1. Aim and objective
The purpose of the research school entitled “Machine Learning and Rough Path Theory for sequential data analysis” (MLxRPT for abbreviation) is to showcase the recent development of Rough path theory (RPT) in machine learning (ML) for understanding complex multi-modal data streams. This 5-day spring school is composed of 8 mini-courses delivered by leading experts in this field, to cover topics from methodological innovation to real-world applications. Two invited keynote talks, along with a panel discussion, will further broaden the scope of the mini-courses and stimulate the discussion on general mathematical approaches (e.g., geometry) in ML and data science.

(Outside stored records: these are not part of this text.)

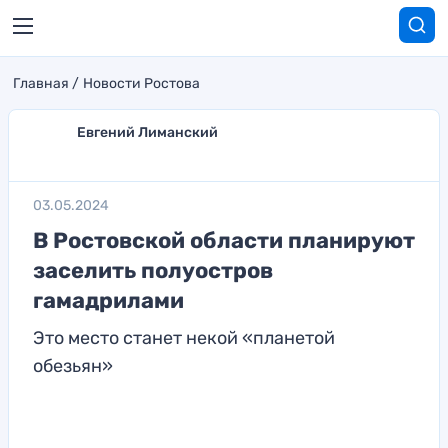
Главная
Новости Ростова
Евгений Лиманский
03.05.2024
В Ростовской области планируют
заселить полуостров
гамадрилами
Это место станет некой «планетой
обезьян»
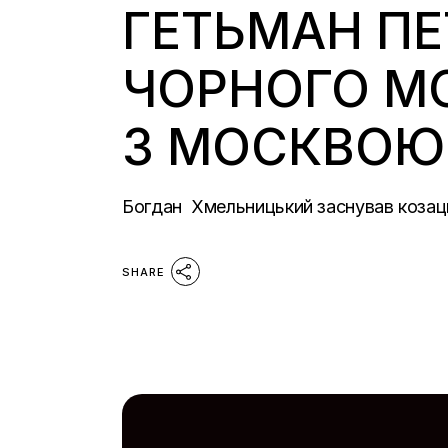
ГЕТЬМАН ПЕ
ЧОРНОГО МО
З МОСКВОЮ
Богдан Хмельницький заснував козац
SHARE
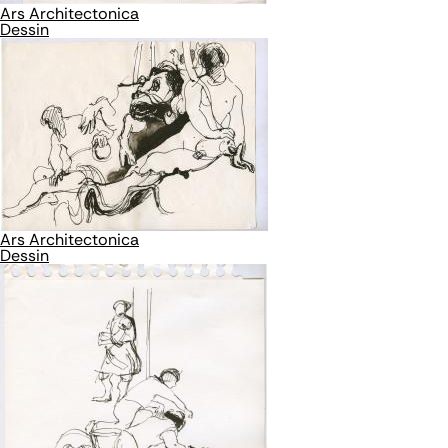
Ars Architectonica
Dessin
Ars Architectonica
Dessin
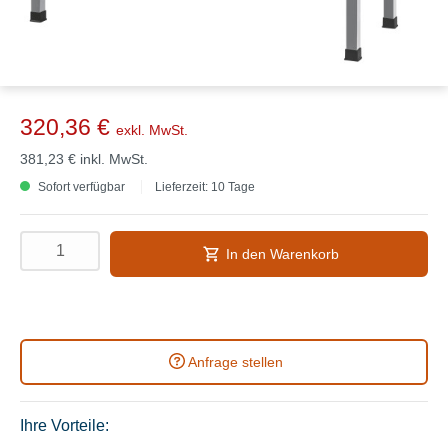
320,36 €
exkl. MwSt.
381,23 €
inkl. MwSt.
Sofort verfügbar
Lieferzeit: 10 Tage
In den Warenkorb
Anfrage stellen
Ihre Vorteile:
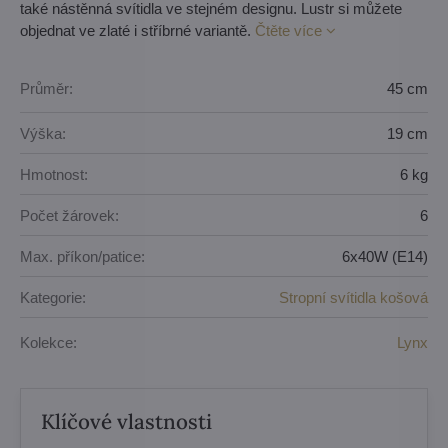
také nástěnná svítidla ve stejném designu. Lustr si můžete
objednat ve zlaté i stříbrné variantě.
Čtěte více
Průměr:
45 cm
Výška:
19 cm
Hmotnost:
6 kg
Počet žárovek:
6
Max. příkon/patice:
6x40W (E14)
Kategorie:
Stropní svítidla košová
Kolekce:
Lynx
Klíčové vlastnosti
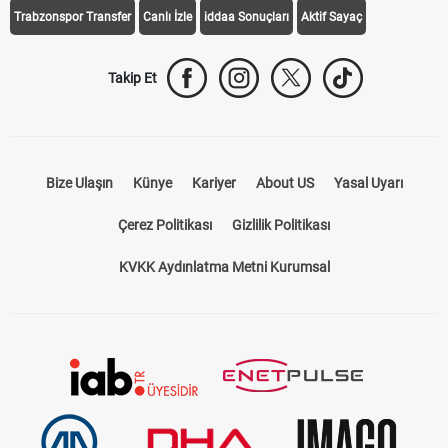
Trabzonspor Transfer
Canlı İzle
iddaa Sonuçları
Aktif Sayaç
Takip Et
Bize Ulaşın
Künye
Kariyer
About US
Yasal Uyarı
Çerez Politikası
Gizlilik Politikası
KVKK Aydınlatma Metni Kurumsal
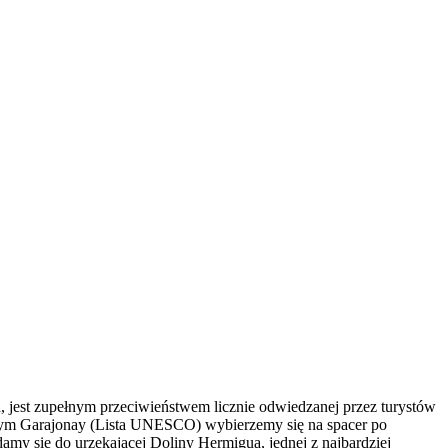
a, jest zupełnym przeciwieństwem licznie odwiedzanej przez turystów
wym Garajonay (Lista UNESCO) wybierzemy się na spacer po
my się do urzekającej Doliny Hermigua, jednej z najbardziej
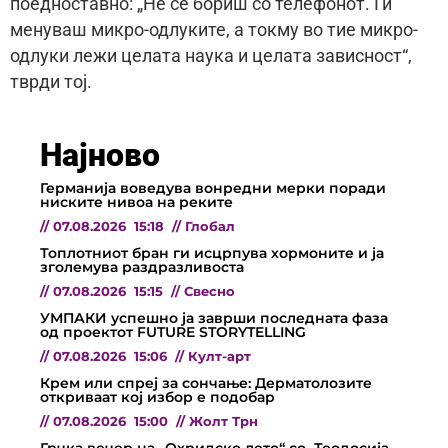
поедноставно: „Не се бориш со телефонот. Ги
менуваш микро-одлуките, а токму во тие микро-
одлуки лежи целата наука и целата зависност“,
тврди тој.
Најново
Германија воведува вонредни мерки поради
ниските нивоа на реките
//
07.08.2026
15:18
//
Глобал
Топлотниот бран ги исцрпува хормоните и ја
зголемува раздразливоста
//
07.08.2026
15:15
//
Свесно
УМПАКИ успешно ја заврши последната фаза
од проектот FUTURE STORYTELLING
//
07.08.2026
15:06
//
Култ-арт
Крем или спреј за сончање: Дерматолозите
откриваат кој избор е подобар
//
07.08.2026
15:00
//
Жолт Трн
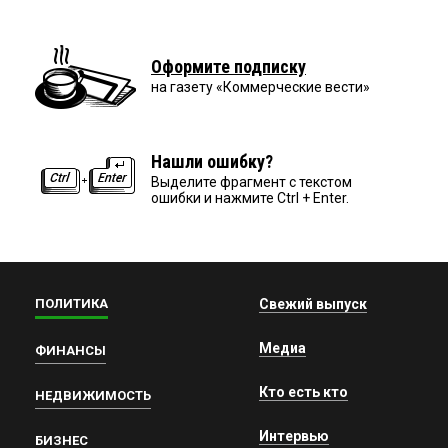
Оформите подписку
на газету «Коммерческие вести»
Нашли ошибку?
Выделите фрагмент с текстом
ошибки и нажмите Ctrl + Enter.
ПОЛИТИКА
Свежий выпуск
Медиа
ФИНАНСЫ
Кто есть кто
НЕДВИЖИМОСТЬ
Интервью
БИЗНЕС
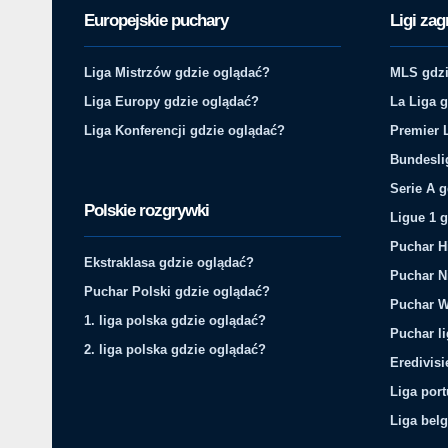
Europejskie puchary
Ligi zag
Liga Mistrzów gdzie oglądać?
MLS gdzi
Liga Europy gdzie oglądać?
La Liga 
Liga Konferencji gdzie oglądać?
Premier 
Bundesli
Serie A 
Polskie rozgrywki
Ligue 1 
Puchar H
Ekstraklasa gdzie oglądać?
Puchar N
Puchar Polski gdzie oglądać?
Puchar W
1. liga polska gdzie oglądać?
Puchar li
2. liga polska gdzie oglądać?
Eredivis
Liga por
Liga belg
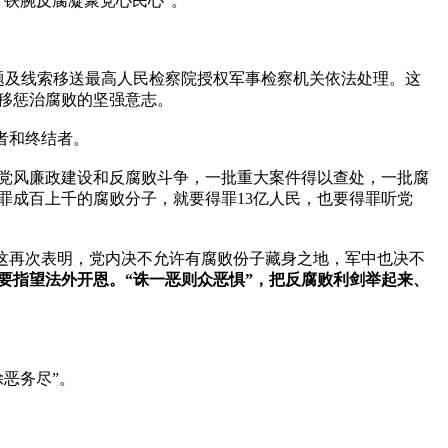
铁腕反腐凝聚党心民心”。

题及线索移送最高人民检察院授权军事检察机关依法处理。这
惩治腐败的坚强意志。

和终结者。

党风廉政建设和反腐败斗争，一批重大案件得以查处，一批腐
罪成百上千的腐败分子，就要得罪13亿人民，也要得罪听党
，这再次表明，党内决不允许有腐败份子藏身之地，军中也决不
要指望法外开恩。“诛一恶则众恶惧”，把反腐败利剑举起来、
务尽”。
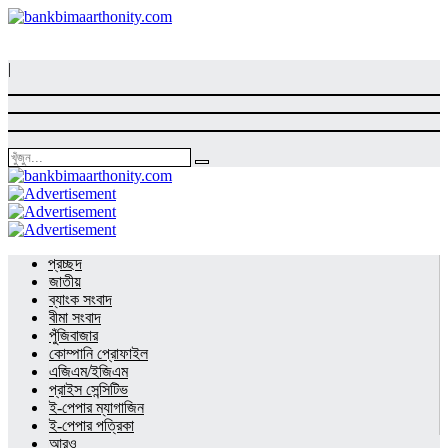
|
প্রচ্ছদ
জাতীয়
ব্যাংক সংবাদ
বীমা সংবাদ
পুঁজিবাজার
কোম্পানি প্রোফাইল
এজিএম/ইজিএম
প্রাইস সেন্সিটিভ
ই-পেপার ম্যাগাজিন
ই-পেপার পত্রিকা
আরও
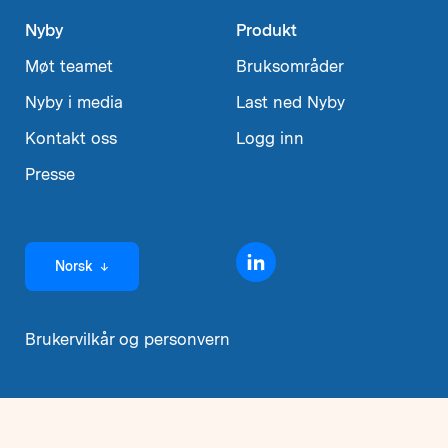
Nyby
Produkt
Møt teamet
Bruksområder
Nyby i media
Last ned Nyby
Kontakt oss
Logg inn
Presse
Velg
Norsk
↓
språk
Brukervilkår og personvern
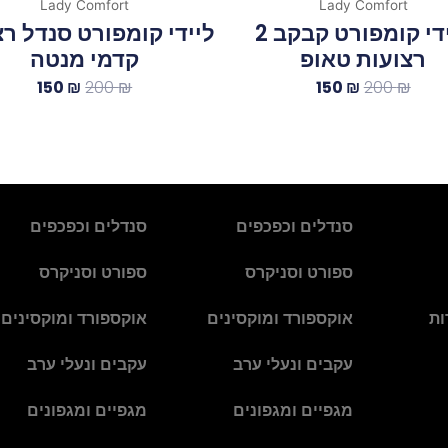
Lady Comfort
Lady Comfort
ליידי קומפורט קבקב 2
ליידי קומפורט סנדל ר
רצועות טאופ
קדמי מנטה
150
₪
200
₪
150
₪
200
₪
סנדלים וכפכפים
סנדלים וכפכפים
ספורט וסניקרס
ספורט וסניקרס
ות
אוקספורד ומוקסינים
אוקספורד ומוקסינים
עקבים ונעלי ערב
עקבים ונעלי ערב
מגפיים ומגפונים
מגפיים ומגפונים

The target participants are PhD students and early-career researchers with interests in mathematics and data science (especially rough path theory and machine learning for sequential data). This spring school will provide an intellectually stimulating environment for the participants, in particular those from Viet Nam and neighbouring countries in Asia. The participants will benefit from the exposure to the latest research in this field and enjoy the excellent network opportunity. We encourage women and non-binary people to join our spring school to promote gender balance in mathematics.
2. Description of the scientific content
Understanding complex and multi-modal data streams is a key challenge in data science with a broad impact on various real-world applications. Machine learning, in particular deep learning, has achieved considerable progress in analysing streamed data; for example, Recurrent neural networks or the more recent Transformer networks are state-of-the-art sequential models in the fields such as natural language processing and computer vision. Despite their impressive empirical performance, deep learning-based sequential models may face the following difficulties, i.e., (1) lack of interpretability, (2) the need for a large dataset, (3) high computational cost, especially for high-frequency time series data and (4) sensitive to missing data and irregular sampling.
Rough path theory, originating as a branch of stochastic analysis, may offer some insights to address the above challenges as a complementary approach to machine learning. It provides a mathematical approach to summarize complex data streams locally; these principled and parsimonious summaries are robust to irregular time series and may bring massive dimensions to high-frequency data. Incorporating rough path theory into machine learning (e.g., deep learning, kernel methods and neural ODEs) enables the development of a set of novel machine learning tools for sequential data, which often lead to improved accuracy, efficiency and robustness. These emerging techniques have shown superior performance on a number of empirical applications, ranging from online-handwritten character recognition to financial data analysis.
There is an increasing trend of connecting mathematics, not limited to rough path theory, with machine learning methods to develop the theoretical foundations of ML or novel learning algorithms for performance improvement. One can find methods from algebraic topology in topological data analysis, Riemannian geometry in manifold learning, Banach space theory in compressed sensing, tensor algebra in hierarchical decompositions, or graph and hyper-graph theory in network analysis, to name but a few examples.
We want to introduce the participants of this school to those problems and to a wide range of new mathematical techniques, and to prepare them to pursue novel mathematical research.